Even while he was speaking, another craft shot out from the dense layer of mist that hid the surface of the river. Though the trees on the opposite bank were clearly visible in the ever–spreading moonlight, the Benuë itself was invisible. A Hausa sergeant challenged from the launch, and the reply came in his own tongue. A small native boat, propelled by two paddles, grated on a strip of shingle, and an Arab and a negro stepped ashore.

By this time, Fairholme had joined Colville and had been introduced to Hume. The Arab, hardly waiting an instant for a response to a curt inquiry, stalked towards them. He was a tall man, gaunt but wiry, and he carried himself with the listless air of one barely convalescent after a severe illness.

But there was no trace of listlessness in his voice. He singled out Colville immediately as the officer in charge of the party, and addressed him in the Hausa language.
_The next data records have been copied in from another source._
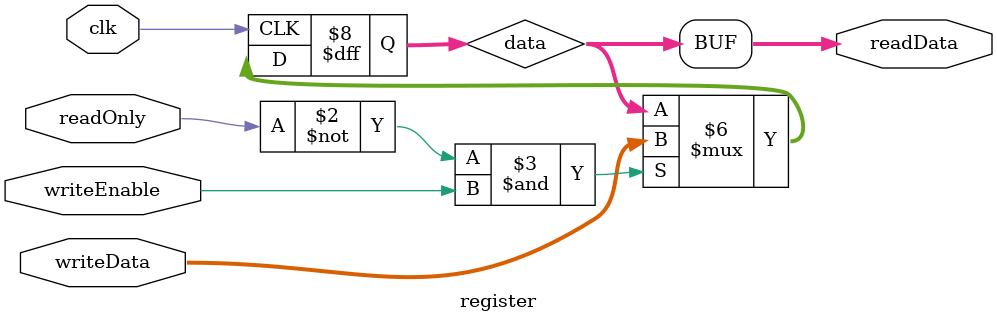
<source format=v>
module register #(parameter START_VAL = 0)(
    input wire clk,
    input wire[63:0] writeData,
    input wire writeEnable,
    input wire readOnly,
    output wire[63:0] readData
);

reg [63:0] data;

initial data = START_VAL;
assign readData = data;



always @(posedge clk ) begin
    if(~readOnly & writeEnable) data = writeData;
end


endmodule
</source>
“You would better bring your men ashore, run the launch as far up the bank as possible, and barricade yourself in the strongest building available,” he said. “The men of Oku are out. Three of their war canoes are stationed at the bend in the river and their occupants are armed with Mannlicher rifles. Escape that way is impossible. Your only chance is to hold this post as long as Allah permits. I shall try to pass the blockading canoes and reach Ibi, though I fear it will be too late.”

Colville hardly knew at which he was most amazed, the commanding tone of this haggard son of the desert or the astounding news he brought.

“Say, then, hadji,” he cried, half ironically, “What plague has broken out in Oku that the whole line of the Benuë should be threatened.”

“The chief plague is that of blindness among officers who fail to see the pits dug for them by crafty natives,” was the stern answer. “I speak truly, young master. You have half an hour, at best an hour, in which to make preparations.”

“But these war canoes you speak of—they are not at the bend; I have just come up stream.”

“They passed but now. You did not see them for the mist. I accompanied them.”